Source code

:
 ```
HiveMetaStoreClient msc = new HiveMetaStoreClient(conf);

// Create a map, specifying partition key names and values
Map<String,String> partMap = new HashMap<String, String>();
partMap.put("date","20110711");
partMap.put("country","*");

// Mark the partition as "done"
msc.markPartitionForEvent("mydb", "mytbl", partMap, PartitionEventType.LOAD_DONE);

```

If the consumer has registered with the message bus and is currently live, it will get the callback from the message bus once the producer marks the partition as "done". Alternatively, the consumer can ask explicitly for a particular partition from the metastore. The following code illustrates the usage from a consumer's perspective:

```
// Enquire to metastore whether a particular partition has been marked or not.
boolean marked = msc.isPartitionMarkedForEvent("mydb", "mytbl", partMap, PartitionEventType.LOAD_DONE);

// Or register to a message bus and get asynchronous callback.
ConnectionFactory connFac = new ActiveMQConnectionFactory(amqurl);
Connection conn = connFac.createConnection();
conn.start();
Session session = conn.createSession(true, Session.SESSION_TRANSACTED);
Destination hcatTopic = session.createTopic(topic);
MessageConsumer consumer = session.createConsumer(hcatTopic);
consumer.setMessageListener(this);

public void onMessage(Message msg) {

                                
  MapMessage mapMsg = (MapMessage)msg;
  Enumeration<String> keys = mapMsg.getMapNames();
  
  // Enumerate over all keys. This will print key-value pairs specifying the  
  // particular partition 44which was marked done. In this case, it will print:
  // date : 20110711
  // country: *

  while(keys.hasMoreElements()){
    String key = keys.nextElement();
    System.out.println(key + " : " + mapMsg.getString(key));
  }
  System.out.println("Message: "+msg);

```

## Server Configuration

AIM OF THE TASK: In the listing above, each line with the word "partMap" is to be copied out.

RESPONSE AREA:
Map<String,String> partMap = new HashMap<String, String>();
partMap.put("date","20110711");
partMap.put("country","*");
msc.markPartitionForEvent("mydb", "mytbl", partMap, PartitionEventType.LOAD_DONE);
boolean marked = msc.isPartitionMarkedForEvent("mydb", "mytbl", partMap, PartitionEventType.LOAD_DONE);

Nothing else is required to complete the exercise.